宇文飞不说话,文蓓疑惑地望着他,想着他和母妃之间的相处,那般的温柔和融,两个人眼神间似乎总是在眉目传情,不由得大骇。陡地站起身倒退一步指着宇文飞道:“表舅,不会是、不会是?”
这时候,门被人从外面推开来,走进来的正是宇文飞的夫人,她是个柔媚的女子,纤细婉约,好似江南烟雨中泛舟而上的女子,有一种玲珑纤约之感,让人怜惜。
宇文夫人笑着开口:“公主说什么呢,快别胡说了。”
宇文飞一看到夫人的出现,不由得语结,不敢看她的眼睛,他知道夫人什么都知道了:“我、我……”
“夫君想什么呢,快送公主离府去吧。”
“是,夫人。”宇文飞夫妇二人一向和睦,相敬如宾,这宇文夫人很敬重自己的夫君,即便心下隐约知道宫中的昭仪娘娘和夫君有不正当的关系,她也是隐而不说的。只是现在牵扯到了公主,可就是麻烦事了。稍有不慎便会为宇文府惹来祸事,别看宇文夫人是个柔弱女子,可却是个有主见的,家里家外都是一把好手。
一行三人刚走出府门外,便听到不远处管家的嚷嚷声响起:“将军,请容小的禀报大人。”
说话间人已到了门前,那文蓓想退已来不及,那一行人已经到了面前,为首的人正是大将军西门云,一扬手中的令牌道:“宇文大人,皇上传召。”
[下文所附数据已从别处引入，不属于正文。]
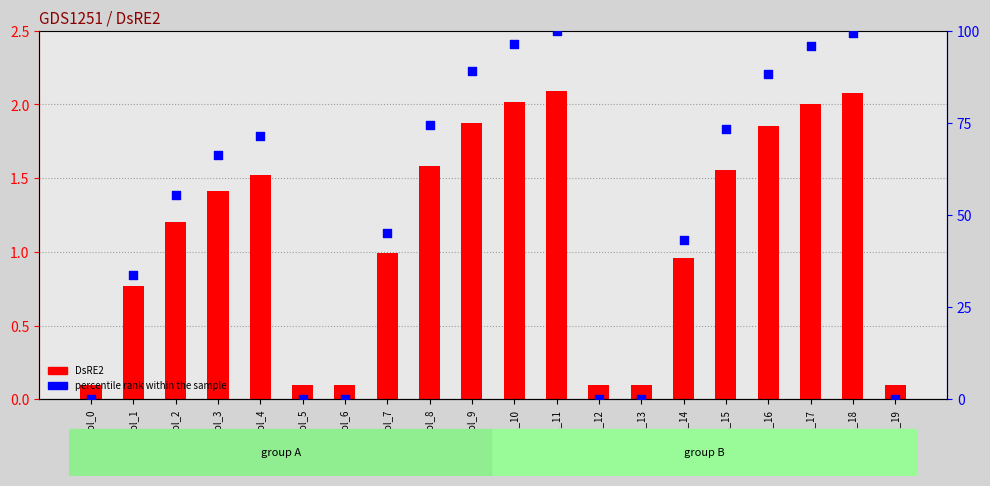

What are all the series names shown in the legend?

DsRE2, percentile rank within the sample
他说完一抬首,见一女子掉首遮脸,想混过去,可惜却落入了他的眼里,不由得诧异,心下更是叹息不已。
“末将见过公主。”
文蓓一见西门云出现,本想避开,谁知道还是被认了出来。想到自己的身世,心突突地跳了起来,连手脚都软了。如若她真的不是皇室的血脉,只怕自己还有表舅,还有宁氏一门的人尽数被毁,文蓓想到这,哪里还说得出话来,只是挥了挥手。
西门云起身让过一边,让文蓓先行,然后宇文飞跟在她的身后走了出去,身后宇文夫人裙裙翩翩,明明是柔弱的女子,却一身的坚强镇定,目送着夫君的离去,回身安静地走了进去。
西门云带了宇文飞进宫,面见皇上。
昊云帝望着下首的宇文飞,还有文蓓,他从来没想过有一日他会面对这样的情况。他一直以为不是他儿子的人,原来是皇室的血脉。他以为是他女儿的文蓓,却是别人的孩子,他派西门云暗中查探,已查出宇文飞正是宁葭的旧情人,而且宁葭曾多次与宇文飞单独见面。
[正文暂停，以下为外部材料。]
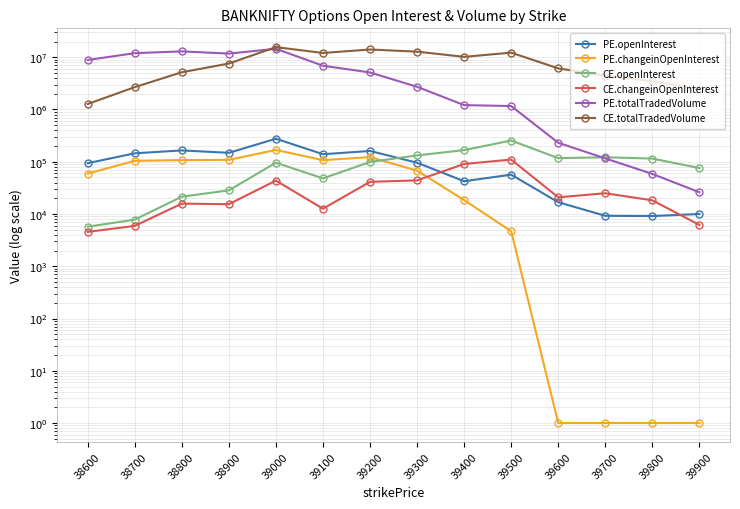

What is the difference between the PE.changeinOpenInterest values at 39100 and 39300?

39671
宇文飞一看到皇上,不敢多说一句话,扑通一声跪了下来,一侧的文蓓也跪了下来,谁都不敢多说一句话。西门云退了出去,这是皇室的事,他虽然知道,可也不适合在场。
昊云帝握紧手望着下面的臣子,一个皇帝的妃子竟然和一个臣子私通。
“宇文飞,你该死。”
昊云帝喘着气,一向骄傲的人此次是彻底的受了一个重创。他手捂着胸口,很痛苦,脸上冒着冷汗,这时候文蓓紧张地站起来冲到昊云帝的身边,朝外面叫了起来:“来人啊,来人啊,父皇昏倒了。”
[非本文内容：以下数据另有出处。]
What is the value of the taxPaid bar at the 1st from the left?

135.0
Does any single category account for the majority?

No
昊云帝一把甩开文蓓的手,狠狠地瞪着她。看到她,便想到自己所受的奇耻大辱。他现在恨不得把宁葭从坟里扒出来,就算是尸体也给她扔到荒郊野外去让狼拖,被狗啃才解恨,这个女人带给他的耻辱让他永生难忘。
昊云帝越想越痛,越想越不能呼吸,最后眼一黑竟真的晕了过去,软软地歪倒在高座上。这时候殿门外冲进来西门云将军,还有元梵等太监,赶紧把皇上移进寝室去,元梵立刻宣御医过来为皇上诊治。
皇上病了,竟然昏迷了一夜未醒,御医开了药,服了下去,一时半会仍然醒不过来。这突发的情况使得后宫和朝廷人心慌慌,大家都不知道最近是怎么了,整个安绛城都透着诡异。先是宁昭仪自杀,然后是七皇子所做的事越来越离谱,现在皇上又昏了过去,天运皇朝似乎笼罩着一层阴云,令人心下焦虑不安。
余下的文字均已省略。